27 de Mayo 2026
Los apoyos del gobierno a Petróleos Mexicanos (Pemex) no serán suficientes para aliviar su situación financiera, debido a las presiones estructurales que amenazan la producción de crudo, los bajos niveles de inversión y restricciones operativas, advirtió la agencia Moody’s.
“Las elevadas necesidades de financiamiento de la petrolera nacional reflejan su débil generación de flujo de caja estructural y el estrés operativo continuo”, dijo la firma en un reporte, al advertir que el respaldo gubernamental podría extenderse hasta 2030.
De acuerdo con la calificadora, las actividades de exploración y producción de Pemex continúan afectadas por una alta tasa de declive de sus reservas, un fenómeno que obliga a la compañía a reinvertir constantemente sólo para mantener los niveles actuales de extracción.
Sin embargo, la limitada ejecución de inversiones ha profundizado la presión sobre este segmento estratégico, al reducir la capacidad de la petrolera para desarrollar nuevos proyectos y compensar el desgaste natural de sus campos petroleros.
En su análisis, Moody’s consideró que la contribución de estos esquemas será “modesta”, debido a las elevadas tasas de agotamiento de las reservas de Pemex y las restricciones de capital que aún enfrenta la compañía.
Las presiones también alcanzan al negocio de refinación y distribución, uno de los pilares de la política energética de la actual administración.
El documento advierte que las operaciones de refinación continúan limitadas por factores estructurales y decisiones de política pública que restringen la rentabilidad del segmento.

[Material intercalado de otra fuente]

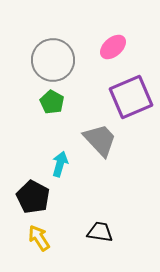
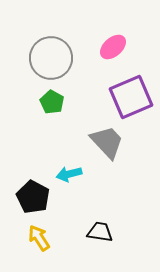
gray circle: moved 2 px left, 2 px up
gray trapezoid: moved 7 px right, 2 px down
cyan arrow: moved 9 px right, 10 px down; rotated 120 degrees counterclockwise
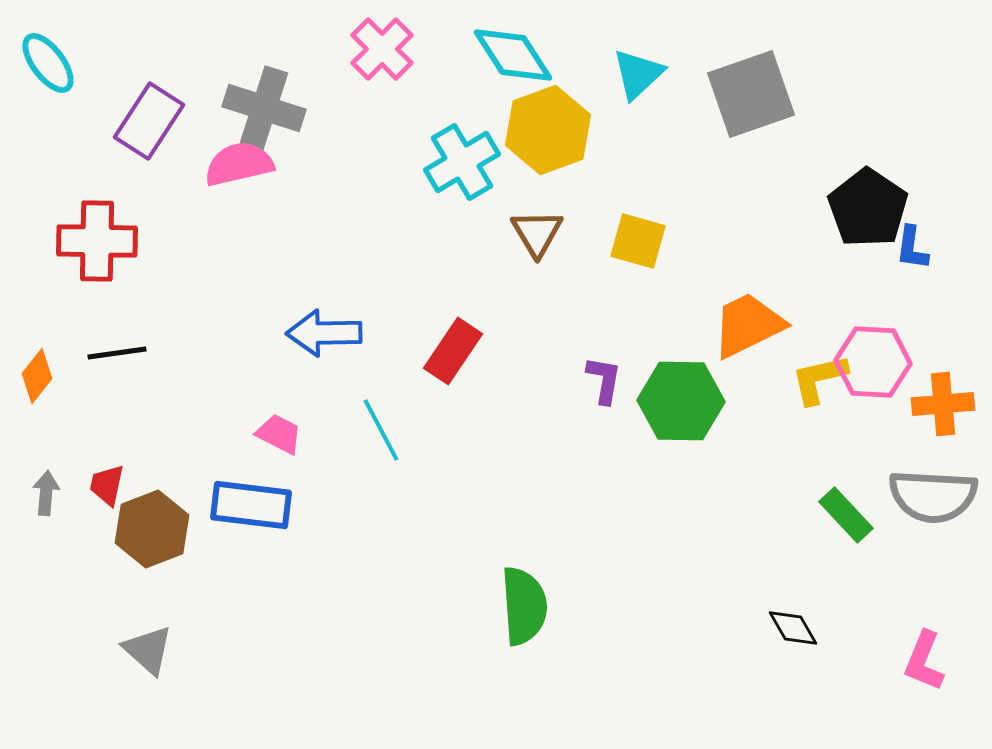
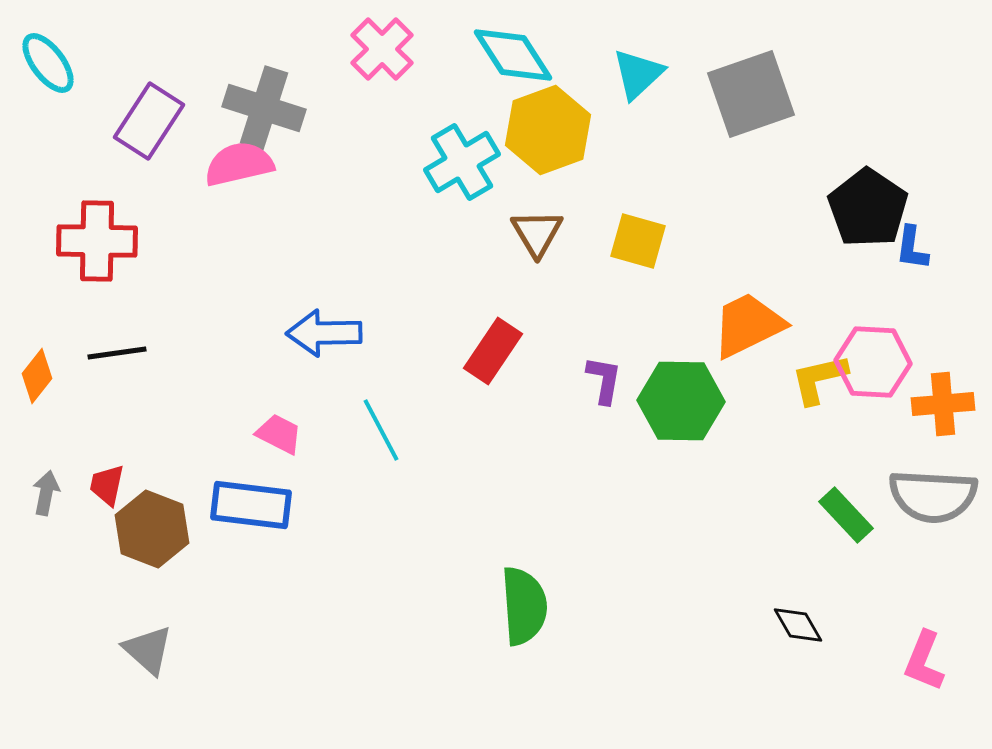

Entre ellos destaca la estrategia de destinar una mayor proporción de la producción petrolera al mercado nacional, reduciendo las exportaciones de crudo hacia mercados internacionales con mayores márgenes de ganancia.
A ello se suma la política de control y subsidio a los precios de los combustibles, que impide a Pemex trasladar completamente el aumento en los precios internacionales del petróleo a los consumidores mexicanos.
“La implementación de topes a los precios de los combustibles reduce efectivamente cualquier beneficio potencial derivado de precios favorables para el combustible y los productos refinados”, refiere el reporte de la calificadora.